### What to work on
Only the stretch below from the line holding "right shoulder: (128, 73)" through the line holding "right wrist: (231, 332)" should be restated, word for word and with both ends included; pictures stay out.
** Opening Source records block **
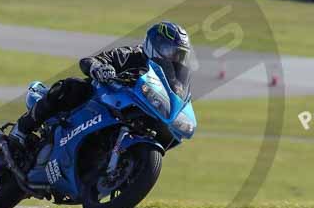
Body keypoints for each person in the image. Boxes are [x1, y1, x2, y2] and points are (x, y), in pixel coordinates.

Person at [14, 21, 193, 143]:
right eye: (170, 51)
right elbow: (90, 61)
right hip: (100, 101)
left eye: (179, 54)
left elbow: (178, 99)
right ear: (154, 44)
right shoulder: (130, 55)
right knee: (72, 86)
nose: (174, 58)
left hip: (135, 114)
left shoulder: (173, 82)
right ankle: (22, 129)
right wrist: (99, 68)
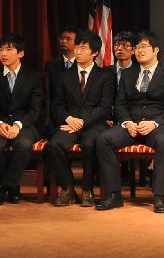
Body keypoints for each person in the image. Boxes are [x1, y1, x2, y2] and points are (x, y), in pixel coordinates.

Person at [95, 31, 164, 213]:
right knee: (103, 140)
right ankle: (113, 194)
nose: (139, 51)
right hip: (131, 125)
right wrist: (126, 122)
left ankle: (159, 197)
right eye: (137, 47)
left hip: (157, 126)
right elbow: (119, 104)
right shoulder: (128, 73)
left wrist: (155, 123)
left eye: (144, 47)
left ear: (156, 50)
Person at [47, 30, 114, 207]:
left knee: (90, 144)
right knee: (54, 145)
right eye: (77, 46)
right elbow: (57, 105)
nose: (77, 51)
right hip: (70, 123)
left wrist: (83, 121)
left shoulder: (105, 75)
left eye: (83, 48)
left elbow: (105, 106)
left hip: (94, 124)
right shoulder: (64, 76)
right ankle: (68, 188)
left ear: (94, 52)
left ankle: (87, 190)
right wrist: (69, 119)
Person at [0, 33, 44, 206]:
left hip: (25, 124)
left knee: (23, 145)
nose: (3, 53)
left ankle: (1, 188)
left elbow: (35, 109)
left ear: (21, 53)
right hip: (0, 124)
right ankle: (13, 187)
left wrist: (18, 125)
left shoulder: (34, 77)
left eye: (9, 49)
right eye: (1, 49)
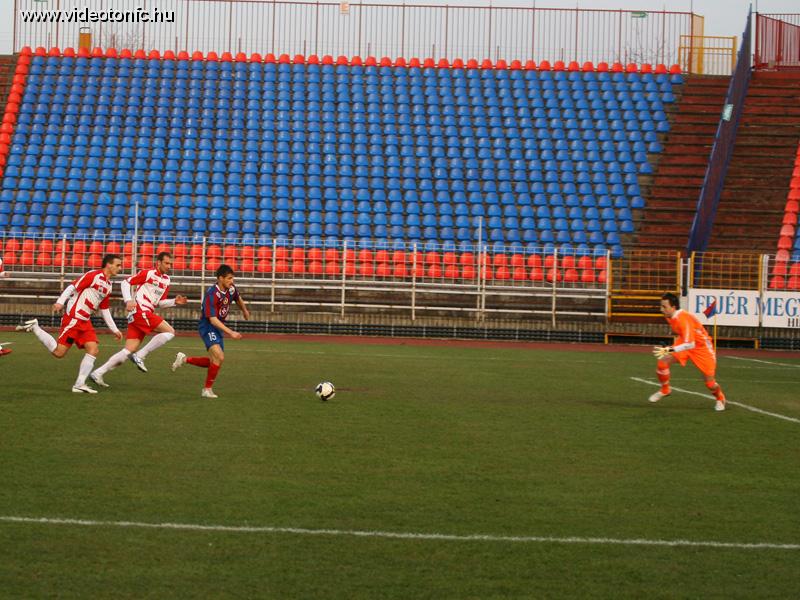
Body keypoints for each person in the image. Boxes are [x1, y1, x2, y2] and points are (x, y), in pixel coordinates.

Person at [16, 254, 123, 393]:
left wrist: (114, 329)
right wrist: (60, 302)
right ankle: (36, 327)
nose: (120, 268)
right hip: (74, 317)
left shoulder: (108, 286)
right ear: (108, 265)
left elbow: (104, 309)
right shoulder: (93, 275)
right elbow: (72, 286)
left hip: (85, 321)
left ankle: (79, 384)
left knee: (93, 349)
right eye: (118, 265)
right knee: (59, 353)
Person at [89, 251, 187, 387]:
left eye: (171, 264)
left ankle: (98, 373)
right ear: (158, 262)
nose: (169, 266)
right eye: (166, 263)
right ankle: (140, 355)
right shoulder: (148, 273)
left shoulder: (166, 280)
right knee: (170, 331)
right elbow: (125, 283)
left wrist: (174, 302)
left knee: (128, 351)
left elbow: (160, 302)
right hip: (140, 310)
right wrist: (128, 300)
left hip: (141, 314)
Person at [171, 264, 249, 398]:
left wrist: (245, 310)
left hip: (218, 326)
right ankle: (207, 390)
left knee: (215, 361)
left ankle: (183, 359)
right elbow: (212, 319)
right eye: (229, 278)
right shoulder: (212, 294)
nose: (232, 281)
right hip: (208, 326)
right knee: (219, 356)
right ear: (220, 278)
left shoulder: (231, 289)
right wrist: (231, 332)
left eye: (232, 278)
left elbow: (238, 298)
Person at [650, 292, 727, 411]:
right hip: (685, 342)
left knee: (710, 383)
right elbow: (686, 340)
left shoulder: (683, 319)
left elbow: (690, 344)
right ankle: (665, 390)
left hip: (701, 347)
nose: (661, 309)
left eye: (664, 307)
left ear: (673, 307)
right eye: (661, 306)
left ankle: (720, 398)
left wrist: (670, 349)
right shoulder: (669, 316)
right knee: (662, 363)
** Closing Source records block **
### Exercise output
right shoulder: (128, 73)
left wrist: (155, 123)
left eye: (144, 47)
left ear: (156, 50)
Person at [47, 30, 114, 207]:
left knee: (90, 144)
right knee: (54, 145)
right eye: (77, 46)
right elbow: (57, 105)
nose: (77, 51)
right hip: (70, 123)
left wrist: (83, 121)
left shoulder: (105, 75)
left eye: (83, 48)
left elbow: (105, 106)
left hip: (94, 124)
right shoulder: (64, 76)
right ankle: (68, 188)
left ear: (94, 52)
left ankle: (87, 190)
right wrist: (69, 119)
Person at [0, 33, 44, 206]:
left hip: (25, 124)
left knee: (23, 145)
nose: (3, 53)
left ankle: (1, 188)
left elbow: (35, 109)
left ear: (21, 53)
right hip: (0, 124)
right ankle: (13, 187)
left wrist: (18, 125)
left shoulder: (34, 77)
left eye: (9, 49)
right eye: (1, 49)
Body keypoints for each person in the image. Boxes are [x1, y1, x2, y2] and points are (x, y), in pixel coordinates.

Person at [16, 254, 123, 393]:
left wrist: (114, 329)
right wrist: (60, 302)
right ankle: (36, 327)
nose: (120, 268)
right hip: (74, 317)
left shoulder: (108, 286)
right ear: (108, 265)
left elbow: (104, 309)
right shoulder: (93, 275)
right elbow: (72, 286)
left hip: (85, 321)
left ankle: (79, 384)
left knee: (93, 349)
right eye: (118, 265)
right knee: (59, 353)
Person at [89, 251, 187, 387]:
left eye: (171, 264)
left ankle: (98, 373)
right ear: (158, 262)
nose: (169, 266)
right eye: (166, 263)
right ankle: (140, 355)
right shoulder: (148, 273)
left shoulder: (166, 280)
right knee: (170, 331)
right elbow: (125, 283)
left wrist: (174, 302)
left knee: (128, 351)
left elbow: (160, 302)
right hip: (140, 310)
right wrist: (128, 300)
left hip: (141, 314)
Person at [171, 264, 249, 398]:
left wrist: (245, 310)
left hip: (218, 326)
right ankle: (207, 390)
left knee: (215, 361)
left ankle: (183, 359)
right elbow: (212, 319)
right eye: (229, 278)
right shoulder: (212, 294)
nose: (232, 281)
right hip: (208, 326)
right knee: (219, 356)
right ear: (220, 278)
left shoulder: (231, 289)
right wrist: (231, 332)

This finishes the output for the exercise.